I am learning svd
here is an geometric interpretation of SVD.
SVD could be viewed as some kind of linear transformation of a space.
denote the left one space_1, the right space_2.
Unit disc has been transformed with M from space_1 to space_2.
apparently the 2 vectors have been transformed, and the question is
is the space before svd same to the one after svd?
Has the space where the original vector red (1,0) and yellow (0, 1) live also been transformed? I guess not and I need a double check.
On
You may confused the vectors and the space where the vectors live.

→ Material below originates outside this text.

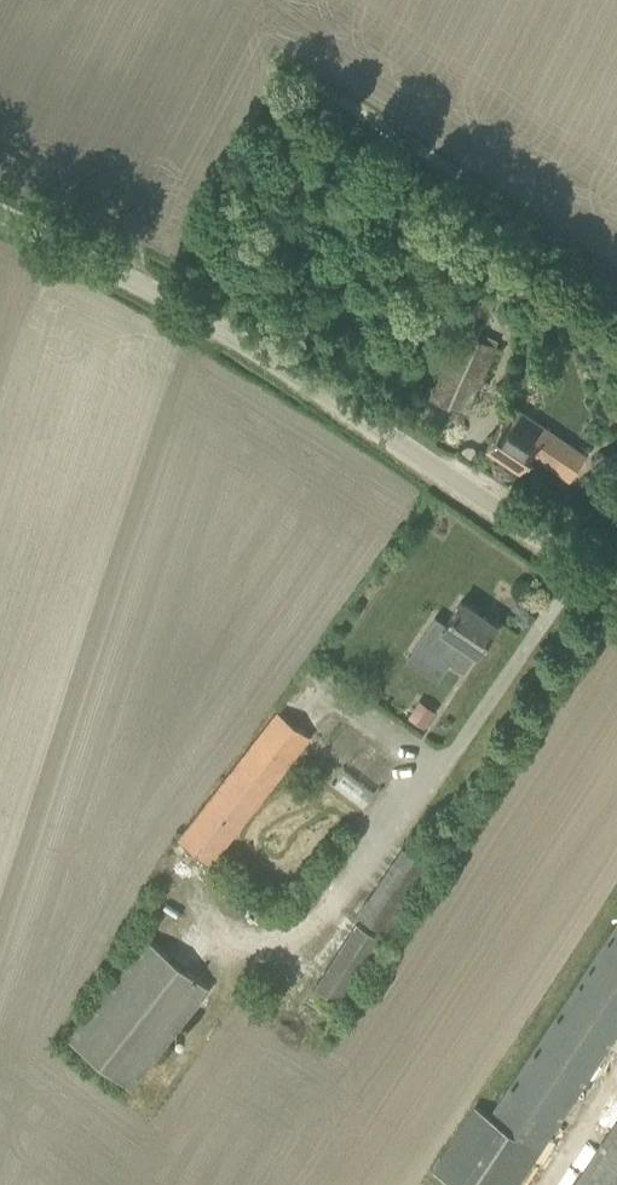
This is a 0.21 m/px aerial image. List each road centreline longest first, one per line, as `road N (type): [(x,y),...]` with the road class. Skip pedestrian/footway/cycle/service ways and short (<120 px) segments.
road 1 (unclassified): [(616,276),(330,82),(272,71),(189,228),(152,234),(105,223),(0,172)]
road 2 (unclassified): [(616,588),(251,341),(0,216)]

In your case, the red vector \begin{bmatrix} 0 \\ 1 \\ \end{bmatrix} yellow vector \begin{bmatrix} 1 \\ 0 \\ \end{bmatrix} and the transformed ones, all of them live in a same space, $R^2$.
the transformation affects the vectors rather than the space where the vectors live.

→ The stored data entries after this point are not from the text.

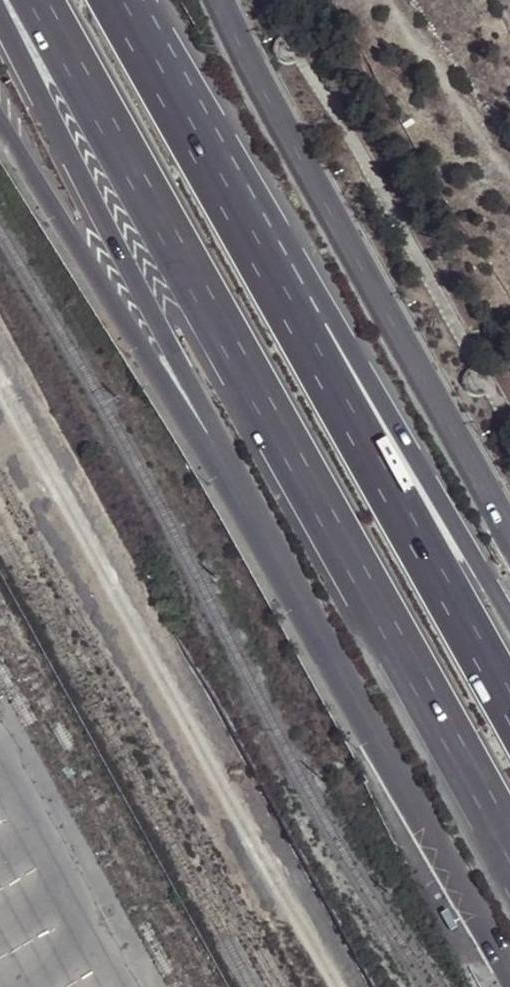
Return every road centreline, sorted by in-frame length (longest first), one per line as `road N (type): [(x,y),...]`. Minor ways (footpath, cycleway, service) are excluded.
road 1 (motorway): [(38,0),(509,845)]
road 2 (primary): [(167,364),(509,978)]
road 3 (primary): [(509,534),(219,0)]
road 4 (motorway): [(509,706),(243,228)]
road 5 (motorway): [(509,621),(341,331),(243,228)]
road 6 (primary): [(0,18),(167,364)]
road 7 (primary): [(0,123),(167,364)]
road 8 (motorway): [(243,228),(117,0)]

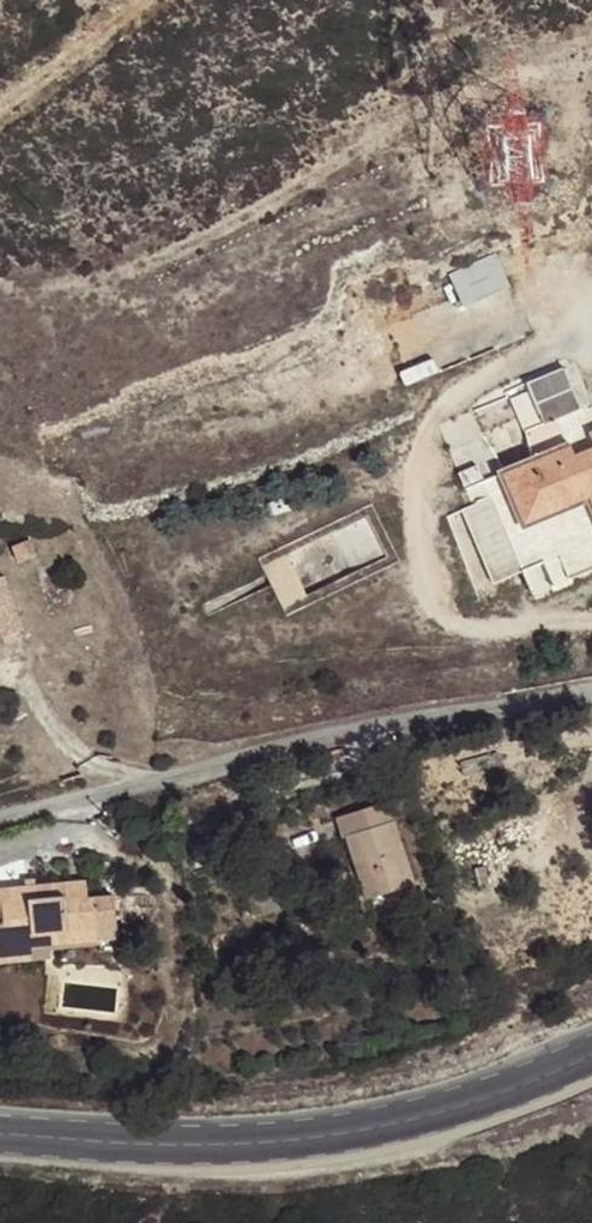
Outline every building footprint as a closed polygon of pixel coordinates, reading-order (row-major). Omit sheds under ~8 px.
[(500,253),(451,271),(464,305),(513,287),(500,253)] [(582,409),(564,366),(526,382),(544,424),(582,409)] [(577,462),(574,454),(570,445),(482,481),(490,498),(461,509),(493,584),(559,555),(569,578),(591,569),(591,456),(577,462)] [(574,454),(577,462),(591,456),(591,445),(574,454)] [(1,630),(4,636),(23,629),(3,576),(0,577),(0,630),(1,630)] [(415,883),(387,801),(336,816),(342,836),(346,835),(365,899),(415,883)] [(86,880),(0,888),(0,950),(32,947),(31,935),(98,928),(99,938),(117,936),(116,919),(114,895),(88,897),(86,880)] [(150,890),(113,891),(114,895),(116,919),(153,917),(150,890)] [(31,935),(32,947),(0,950),(0,961),(50,956),(50,950),(99,944),(98,928),(31,935)]
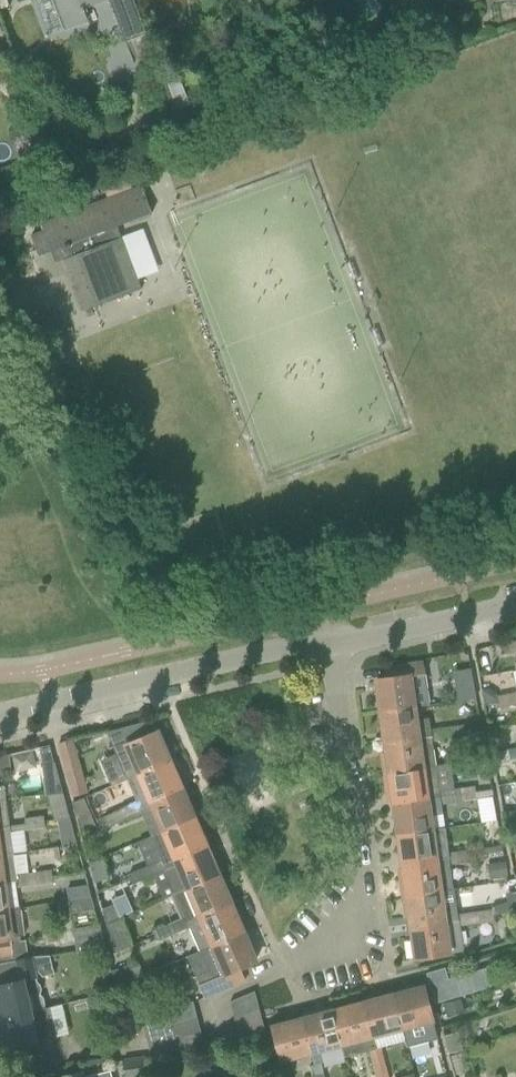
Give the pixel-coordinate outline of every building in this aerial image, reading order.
[(67,31),(87,23),(82,10),(108,0),(124,44),(148,36),(134,0),(55,0),(67,31)] [(10,42),(20,38),(16,27),(6,31),(10,42)] [(144,37),(124,44),(133,67),(153,60),(144,37)] [(117,228),(152,214),(141,187),(40,225),(43,232),(31,237),(38,256),(58,248),(82,312),(141,290),(117,228)] [(515,652),(515,641),(505,644),(507,654),(515,652)] [(429,705),(425,675),(423,662),(383,667),(385,679),(376,680),(381,714),(416,709),(416,707),(429,705)] [(515,694),(515,693),(497,696),(499,703),(495,704),(496,710),(515,706),(513,699),(515,699),(515,696),(515,694)] [(428,719),(418,720),(416,709),(381,714),(385,744),(430,738),(431,743),(432,743),(432,742),(449,740),(449,735),(446,735),(445,728),(430,730),(428,719)] [(144,723),(106,732),(106,733),(127,780),(139,775),(139,774),(169,761),(157,732),(149,735),(144,723)] [(467,737),(466,732),(465,725),(445,728),(446,735),(449,735),(449,740),(467,737)] [(432,743),(431,743),(430,738),(385,744),(387,752),(382,753),(385,776),(436,769),(432,743)] [(80,765),(73,741),(58,745),(65,769),(73,796),(88,791),(80,765)] [(49,746),(40,748),(42,762),(53,760),(49,746)] [(507,751),(510,763),(515,762),(515,750),(507,751)] [(1,774),(2,774),(8,772),(7,755),(0,757),(0,774),(1,774)] [(151,804),(182,790),(169,761),(139,774),(139,775),(151,804)] [(438,792),(439,792),(436,769),(385,776),(388,795),(392,794),(394,806),(439,799),(438,792)] [(58,777),(43,779),(45,795),(62,793),(58,777)] [(475,799),(474,794),(473,787),(457,789),(458,797),(454,797),(455,804),(461,803),(461,801),(475,799)] [(454,797),(458,797),(457,789),(439,792),(438,792),(439,799),(394,806),(399,837),(434,831),(432,818),(443,817),(441,806),(455,804),(454,797)] [(163,832),(194,819),(182,790),(151,804),(163,832)] [(492,792),(474,794),(475,799),(475,801),(477,800),(493,798),(492,792)] [(57,821),(72,819),(67,794),(52,797),(57,821)] [(137,803),(122,810),(124,815),(121,816),(123,821),(141,814),(137,803)] [(124,815),(122,810),(104,817),(108,828),(123,821),(121,816),(124,815)] [(46,828),(45,822),(44,818),(23,821),(24,826),(26,825),(27,831),(46,828)] [(62,847),(77,844),(72,819),(57,821),(62,847)] [(163,866),(206,847),(194,819),(163,832),(151,837),(161,860),(163,866)] [(23,821),(9,823),(9,828),(10,833),(23,831),(27,831),(26,825),(24,826),(23,821)] [(11,855),(13,855),(10,833),(9,828),(0,829),(0,857),(11,855)] [(439,862),(438,861),(434,831),(399,837),(403,867),(439,862)] [(163,866),(165,870),(176,894),(188,888),(218,875),(224,873),(212,844),(206,847),(163,866)] [(485,861),(484,855),(483,848),(462,851),(463,853),(464,859),(466,859),(467,864),(485,861)] [(464,859),(463,853),(462,851),(447,853),(448,860),(448,861),(449,866),(450,866),(467,864),(466,859),(464,859)] [(15,878),(14,875),(11,855),(0,857),(0,884),(15,882),(15,878)] [(161,860),(143,868),(146,873),(148,872),(151,877),(165,870),(163,866),(161,860)] [(449,866),(448,861),(448,860),(438,861),(439,862),(403,867),(404,875),(399,876),(402,900),(443,893),(443,891),(453,890),(450,866),(449,866)] [(133,884),(151,877),(148,872),(146,873),(143,868),(128,874),(133,884)] [(33,884),(53,882),(51,872),(33,875),(34,880),(32,880),(33,884)] [(33,875),(15,878),(15,882),(16,887),(33,884),(32,880),(34,880),(33,875)] [(176,894),(172,896),(182,920),(186,918),(188,923),(231,905),(218,875),(188,888),(176,894)] [(10,910),(6,883),(0,884),(0,911),(10,910)] [(68,900),(89,897),(87,886),(66,889),(68,900)] [(443,893),(402,900),(405,918),(410,917),(412,929),(448,924),(447,922),(446,909),(455,908),(453,892),(443,893)] [(70,914),(91,910),(89,897),(68,900),(70,914)] [(492,907),(492,909),(493,915),(515,912),(515,901),(507,902),(492,907)] [(114,904),(102,910),(106,925),(120,918),(114,904)] [(209,948),(243,933),(231,905),(188,923),(190,928),(190,929),(199,951),(209,947),(209,948)] [(25,936),(22,908),(19,908),(10,910),(0,911),(0,940),(20,937),(25,936)] [(494,922),(493,915),(492,909),(475,911),(475,915),(476,920),(473,921),(473,925),(494,922)] [(476,920),(475,915),(475,911),(453,915),(454,921),(447,922),(448,924),(412,929),(416,959),(463,952),(460,927),(473,925),(473,921),(476,920)] [(113,954),(132,946),(120,918),(106,925),(113,954)] [(173,929),(170,931),(173,936),(190,929),(190,928),(188,923),(186,918),(182,920),(171,924),(173,929)] [(158,942),(172,936),(170,931),(173,929),(171,924),(153,932),(158,942)] [(88,952),(105,947),(99,925),(73,929),(77,952),(88,952)] [(203,998),(224,990),(244,981),(239,969),(255,962),(243,933),(209,948),(200,951),(208,970),(195,975),(199,984),(198,985),(203,998)] [(0,940),(0,963),(16,960),(28,957),(26,942),(26,941),(20,942),(20,937),(0,940)] [(31,957),(50,955),(48,940),(26,942),(28,957),(31,957)] [(54,974),(50,955),(31,957),(28,957),(16,960),(21,981),(0,986),(0,1020),(44,1009),(43,1007),(29,1011),(26,998),(40,994),(41,989),(40,985),(37,981),(35,972),(37,972),(42,977),(54,974)] [(427,974),(436,1003),(476,991),(470,972),(449,979),(446,968),(427,974)] [(130,983),(118,986),(126,1014),(138,1011),(130,983)] [(424,988),(392,996),(404,1042),(406,1048),(421,1044),(437,1040),(429,1009),(424,988)] [(233,1015),(259,1008),(254,991),(230,1002),(233,1015)] [(392,996),(361,1004),(371,1040),(373,1040),(375,1050),(380,1048),(404,1042),(392,996)] [(171,1025),(197,1018),(192,1002),(167,1009),(169,1016),(171,1025)] [(373,1040),(371,1040),(361,1004),(331,1012),(340,1047),(343,1058),(369,1052),(376,1050),(375,1050),(373,1040)] [(237,1030),(263,1022),(259,1008),(233,1015),(237,1030)] [(340,1047),(331,1012),(330,1008),(313,1012),(314,1016),(312,1017),(306,1014),(300,1015),(301,1020),(310,1055),(313,1065),(313,1068),(320,1066),(317,1053),(340,1047)] [(51,1038),(44,1009),(0,1020),(0,1034),(4,1050),(6,1050),(8,1061),(37,1054),(35,1043),(37,1042),(36,1042),(51,1038)] [(177,1046),(175,1039),(171,1025),(169,1016),(143,1026),(149,1049),(177,1046)] [(175,1039),(201,1033),(197,1018),(171,1025),(175,1039)] [(282,1063),(310,1055),(301,1020),(272,1027),(282,1063)] [(241,1047),(267,1040),(263,1022),(237,1030),(241,1047)] [(178,1051),(205,1048),(201,1033),(175,1039),(177,1046),(178,1051)] [(455,1033),(443,1036),(448,1052),(459,1049),(455,1033)] [(378,1067),(385,1066),(380,1048),(375,1050),(376,1050),(369,1052),(374,1072),(379,1071),(378,1067)] [(147,1059),(123,1062),(125,1076),(150,1076),(147,1059)] [(313,1068),(313,1065),(308,1066),(310,1076),(325,1076),(322,1065),(320,1066),(313,1068)] [(385,1066),(378,1067),(379,1071),(374,1072),(376,1076),(388,1076),(385,1066)]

imagine you smack a clay ball to a square, you transformed the 3d vectors of the clay without affecting the real 3d world we people live.
The terminology of "transformation" seems to make you think about this in a confusing way. In the picture, $M$ is map $\mathbb R^2\to\mathbb R^2$, where $\mathbb R^2$ denotes the euclidean plane with elements $(x,y)$ for real numbers $x$ and $y$. The space $\mathbb R^2$ stays the same, it never changes. However $M$ is like a machine taking an input point $(x,y)$ and producing an output point $M(x,y)$. You might say "$M$ transforms $(x,y)$ into $M(x,y)$", but the point $(x,y)$ has its own existence, regardless of you calculating $M(x,y)$ or not.

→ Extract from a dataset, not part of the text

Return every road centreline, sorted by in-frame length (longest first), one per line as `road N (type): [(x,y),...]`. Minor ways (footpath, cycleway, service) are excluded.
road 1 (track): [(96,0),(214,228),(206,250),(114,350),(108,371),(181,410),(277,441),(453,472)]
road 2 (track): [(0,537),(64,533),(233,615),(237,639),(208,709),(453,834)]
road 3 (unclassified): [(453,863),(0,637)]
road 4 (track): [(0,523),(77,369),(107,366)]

Now you can also take the unit disk $D$ consisting of all points $(x,y)$ with $x^2+y^2\le 1$ and apply $M$ to every point in the disk, call the set of outputs $M(D)$. Then $M(D)$ is the set of all points in the blue ellipse you see in the right hand side of the picture. It is still a subset of the same $\mathbb R^2$ as the original disk $D$, the picture just draws two copies of $\mathbb R^2$ so you don't get a circle overlapping with an ellipse. The disk $D$ still exists and hasn't been transformed in the sense that $D$ itself somehow changed, but applying $M$ to all points of $D$ you get the ellipse $M(D)$ as a result.